# WHAT TO DO:
Rewrite the lines of every record below, replacing "pose" with "camera" wherever it appears and changing nothing else. Leave the pictures out of your answer.

# SUPPLIED RECORDS:

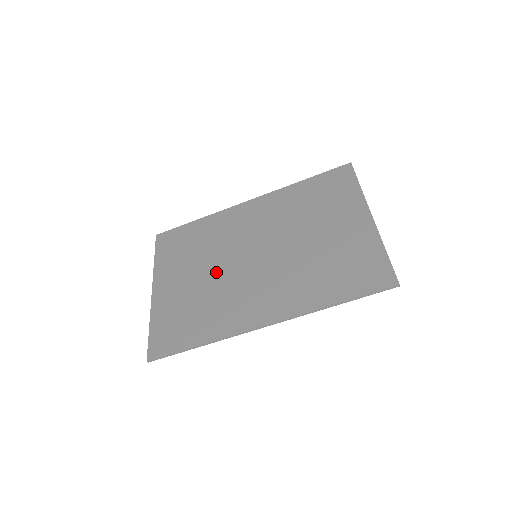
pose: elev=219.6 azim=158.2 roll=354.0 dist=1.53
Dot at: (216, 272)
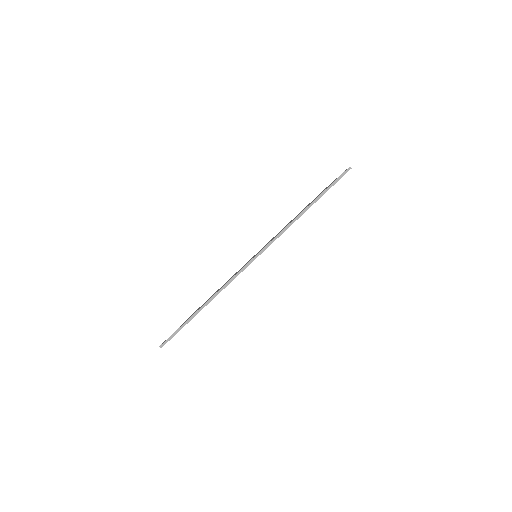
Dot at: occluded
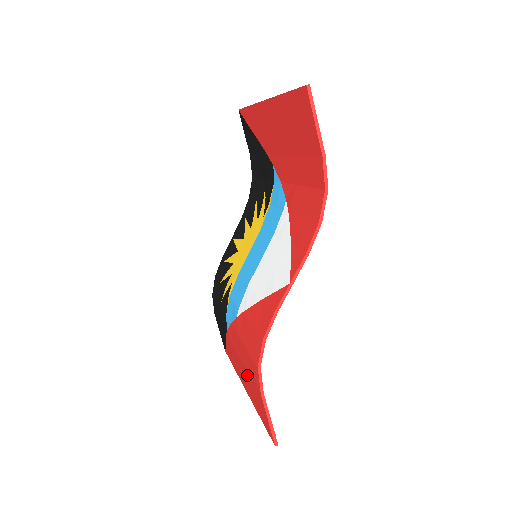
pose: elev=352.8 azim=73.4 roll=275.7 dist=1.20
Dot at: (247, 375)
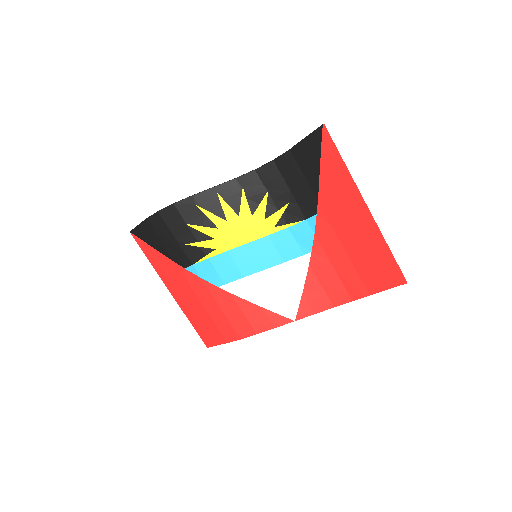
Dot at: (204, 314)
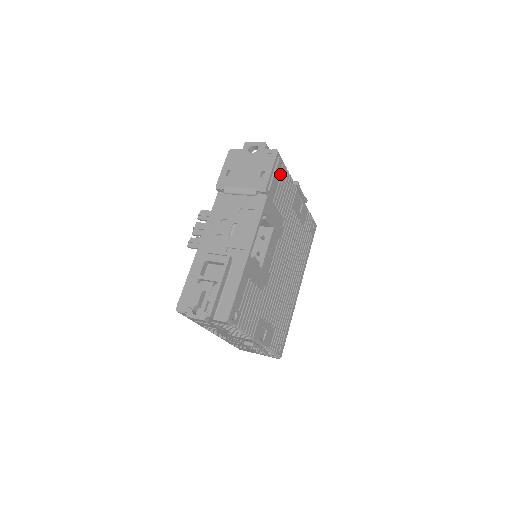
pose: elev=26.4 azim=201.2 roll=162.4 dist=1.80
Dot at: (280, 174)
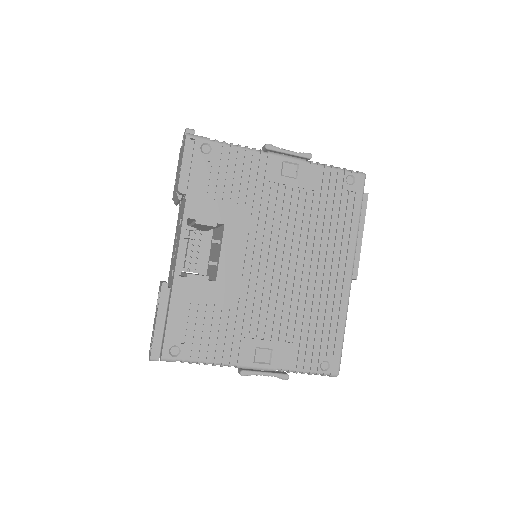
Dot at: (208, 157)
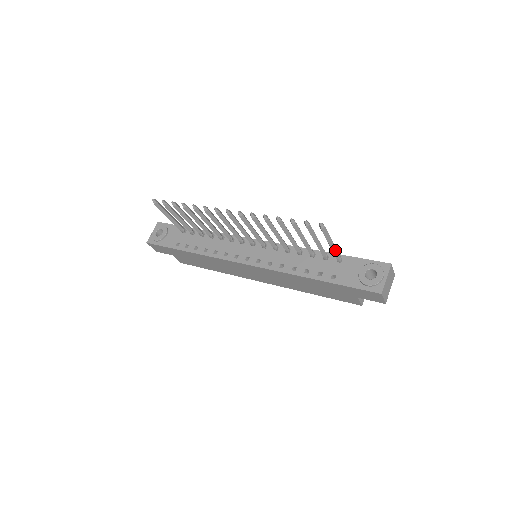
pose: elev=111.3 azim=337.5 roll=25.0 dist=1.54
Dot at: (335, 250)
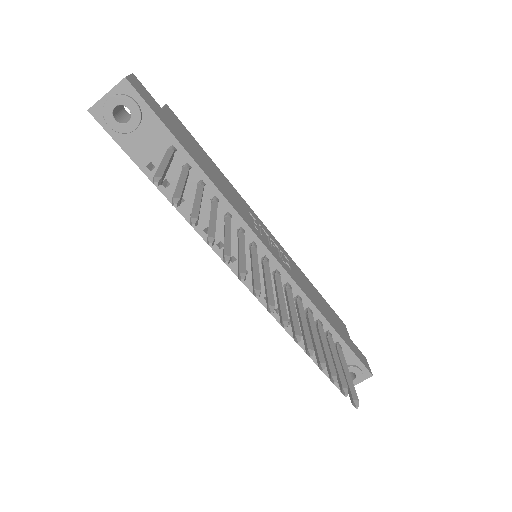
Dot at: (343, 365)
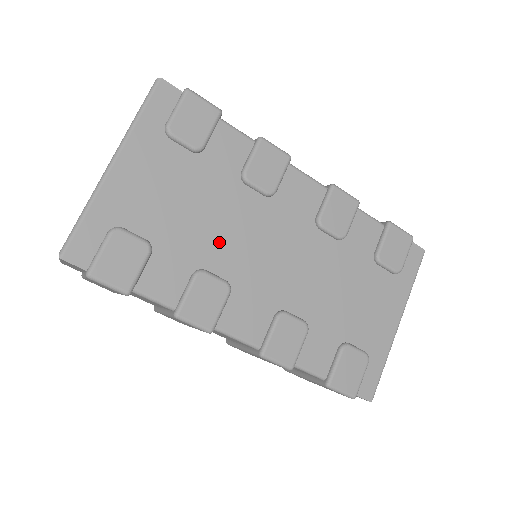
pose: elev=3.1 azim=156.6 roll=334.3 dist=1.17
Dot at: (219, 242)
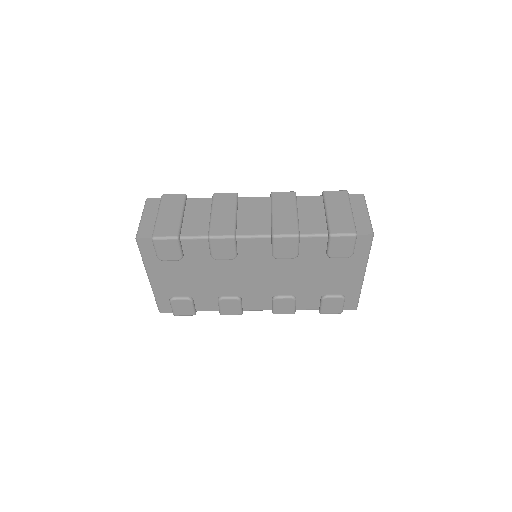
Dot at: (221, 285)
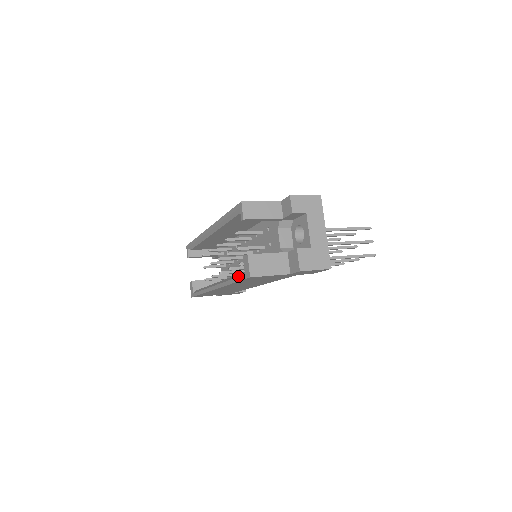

# ANSWER BELOW:
camera: elev=219.6 azim=158.2 roll=354.0 dist=1.53
Dot at: (216, 272)
Dot at: occluded
camera: elev=352.8 azim=73.4 roll=275.7 dist=1.20
Dot at: (247, 375)
Dot at: (204, 314)
camera: elev=26.4 azim=201.2 roll=162.4 dist=1.80
Dot at: (280, 174)
Dot at: (208, 157)
camera: elev=111.3 azim=337.5 roll=25.0 dist=1.54
Dot at: (335, 250)
Dot at: (343, 365)
camera: elev=3.1 azim=156.6 roll=334.3 dist=1.17
Dot at: (219, 242)
Dot at: (221, 285)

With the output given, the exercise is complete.